*EXERCISE DESCRIPTION*
Please duplicate the passage on helping others understand your migraine word for word, everything from "The first step" down to "for a migraine.".

*PASSAGE*
Segment Open

Helping Others Understand Your Migraine
When you have a migraine, you may get mixed reactions from family and friends. Some may be worried, while others may get frustrated. You and your loved ones will benefit if they understand your condition and how best to help. Talk about the headaches and the problems they cause.
The first step is to make sure you are getting correct treatment for your migraines. Medicine is available to help ease the pain of a migraine. If medicine doesn't provide relief, discuss the problem with your healthcare provider and share your concerns with family and friends. Migraine prevention often involves life changes and getting others to help you is essential. For instance, reducing stress, having a regular schedule for meals and sleep, and staying away from factors that trigger a headache.
You may not talk about your migraines out of fear of being labeled a complainer. Or you may not want to burden your family by sharing your pain. Keep in mind that miscommunication leads to misunderstanding. This in turn can lead to stress, a common trigger for a migraine.
Try discussing your migraines when you’re not in pain. Tell loved ones:
What symptoms signal an impending headache (an aura, for example)
What happens during your headache (you may be sensitive to light or sounds, or feel nauseated)

Segment Closed

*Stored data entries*

Segment Open

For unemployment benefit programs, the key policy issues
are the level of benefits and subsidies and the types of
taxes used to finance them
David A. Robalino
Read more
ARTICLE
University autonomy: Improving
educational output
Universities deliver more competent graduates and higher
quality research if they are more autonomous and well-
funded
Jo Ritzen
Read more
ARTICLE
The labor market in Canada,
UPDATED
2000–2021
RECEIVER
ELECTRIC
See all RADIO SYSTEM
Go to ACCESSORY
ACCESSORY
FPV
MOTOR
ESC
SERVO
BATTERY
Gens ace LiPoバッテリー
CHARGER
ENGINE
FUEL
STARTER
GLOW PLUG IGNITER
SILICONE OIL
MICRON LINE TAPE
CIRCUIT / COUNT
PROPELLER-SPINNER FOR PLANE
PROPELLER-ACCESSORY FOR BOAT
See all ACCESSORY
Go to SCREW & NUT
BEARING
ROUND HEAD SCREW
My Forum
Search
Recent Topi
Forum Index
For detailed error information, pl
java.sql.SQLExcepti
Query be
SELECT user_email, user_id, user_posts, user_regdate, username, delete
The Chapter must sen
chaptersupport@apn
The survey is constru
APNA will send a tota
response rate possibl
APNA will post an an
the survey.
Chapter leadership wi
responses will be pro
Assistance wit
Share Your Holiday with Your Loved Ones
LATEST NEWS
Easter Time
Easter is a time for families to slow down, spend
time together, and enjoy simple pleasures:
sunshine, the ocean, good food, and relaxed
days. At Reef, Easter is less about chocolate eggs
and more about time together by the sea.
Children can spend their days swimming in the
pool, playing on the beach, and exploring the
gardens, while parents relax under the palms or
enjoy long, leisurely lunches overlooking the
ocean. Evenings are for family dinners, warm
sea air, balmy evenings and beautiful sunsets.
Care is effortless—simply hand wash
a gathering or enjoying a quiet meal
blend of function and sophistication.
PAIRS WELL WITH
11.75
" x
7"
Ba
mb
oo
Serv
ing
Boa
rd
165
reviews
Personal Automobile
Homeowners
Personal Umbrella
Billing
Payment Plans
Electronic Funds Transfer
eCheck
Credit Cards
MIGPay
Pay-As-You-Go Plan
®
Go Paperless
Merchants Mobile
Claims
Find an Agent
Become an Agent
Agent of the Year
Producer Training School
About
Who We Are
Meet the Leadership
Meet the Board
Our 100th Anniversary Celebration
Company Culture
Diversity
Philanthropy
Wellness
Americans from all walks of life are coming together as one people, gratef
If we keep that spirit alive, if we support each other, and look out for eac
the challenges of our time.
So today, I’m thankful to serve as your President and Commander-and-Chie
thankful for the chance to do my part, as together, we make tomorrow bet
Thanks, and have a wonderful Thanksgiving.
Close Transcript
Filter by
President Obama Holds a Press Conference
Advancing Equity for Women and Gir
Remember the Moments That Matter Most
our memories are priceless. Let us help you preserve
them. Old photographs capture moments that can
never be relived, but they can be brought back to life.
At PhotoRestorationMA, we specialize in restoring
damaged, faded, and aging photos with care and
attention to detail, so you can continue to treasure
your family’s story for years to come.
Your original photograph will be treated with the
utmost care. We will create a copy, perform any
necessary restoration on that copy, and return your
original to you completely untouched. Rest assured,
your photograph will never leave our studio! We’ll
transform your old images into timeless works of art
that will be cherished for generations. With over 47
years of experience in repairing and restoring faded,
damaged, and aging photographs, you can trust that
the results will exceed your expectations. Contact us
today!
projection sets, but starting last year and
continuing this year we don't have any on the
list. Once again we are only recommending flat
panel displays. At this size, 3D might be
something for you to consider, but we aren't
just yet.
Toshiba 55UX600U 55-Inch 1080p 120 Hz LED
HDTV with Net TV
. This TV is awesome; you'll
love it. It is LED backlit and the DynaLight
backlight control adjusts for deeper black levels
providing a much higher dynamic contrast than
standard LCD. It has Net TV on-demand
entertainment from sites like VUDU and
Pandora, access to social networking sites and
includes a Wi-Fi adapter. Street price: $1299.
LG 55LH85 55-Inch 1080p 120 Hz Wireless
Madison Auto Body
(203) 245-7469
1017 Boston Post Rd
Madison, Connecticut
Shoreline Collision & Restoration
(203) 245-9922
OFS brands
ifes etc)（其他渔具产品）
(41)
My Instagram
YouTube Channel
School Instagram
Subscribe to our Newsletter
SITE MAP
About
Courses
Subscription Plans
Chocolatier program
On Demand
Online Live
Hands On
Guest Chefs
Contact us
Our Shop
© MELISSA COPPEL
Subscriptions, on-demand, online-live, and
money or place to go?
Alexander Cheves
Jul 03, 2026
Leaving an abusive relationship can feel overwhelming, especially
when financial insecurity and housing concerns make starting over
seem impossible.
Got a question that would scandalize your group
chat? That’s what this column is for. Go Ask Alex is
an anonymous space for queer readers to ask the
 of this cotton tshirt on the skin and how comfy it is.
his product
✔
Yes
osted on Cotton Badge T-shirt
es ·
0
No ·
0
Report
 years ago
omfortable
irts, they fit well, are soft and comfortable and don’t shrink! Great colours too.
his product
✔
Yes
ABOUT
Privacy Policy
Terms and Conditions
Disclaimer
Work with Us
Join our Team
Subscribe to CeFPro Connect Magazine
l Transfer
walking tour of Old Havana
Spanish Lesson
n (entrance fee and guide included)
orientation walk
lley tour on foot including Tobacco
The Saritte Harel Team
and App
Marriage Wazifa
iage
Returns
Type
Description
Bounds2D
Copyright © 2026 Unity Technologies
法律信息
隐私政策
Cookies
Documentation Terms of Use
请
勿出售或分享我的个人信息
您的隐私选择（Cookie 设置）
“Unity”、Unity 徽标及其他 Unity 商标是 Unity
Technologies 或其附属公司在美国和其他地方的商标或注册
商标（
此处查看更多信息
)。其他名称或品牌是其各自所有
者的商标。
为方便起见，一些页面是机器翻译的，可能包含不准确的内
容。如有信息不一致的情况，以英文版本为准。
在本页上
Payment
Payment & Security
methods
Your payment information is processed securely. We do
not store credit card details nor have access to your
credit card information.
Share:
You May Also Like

Segment Closed

*WRITTEN ANSWER*
The first step is to make sure you are getting correct treatment for your migraines. Medicine is available to help ease the pain of a migraine. If medicine doesn't provide relief, discuss the problem with your healthcare provider and share your concerns with family and friends. Migraine prevention often involves life changes and getting others to help you is essential. For instance, reducing stress, having a regular schedule for meals and sleep, and staying away from factors that trigger a headache.
You may not talk about your migraines out of fear of being labeled a complainer. Or you may not want to burden your family by sharing your pain. Keep in mind that miscommunication leads to misunderstanding. This in turn can lead to stress, a common trigger for a migraine.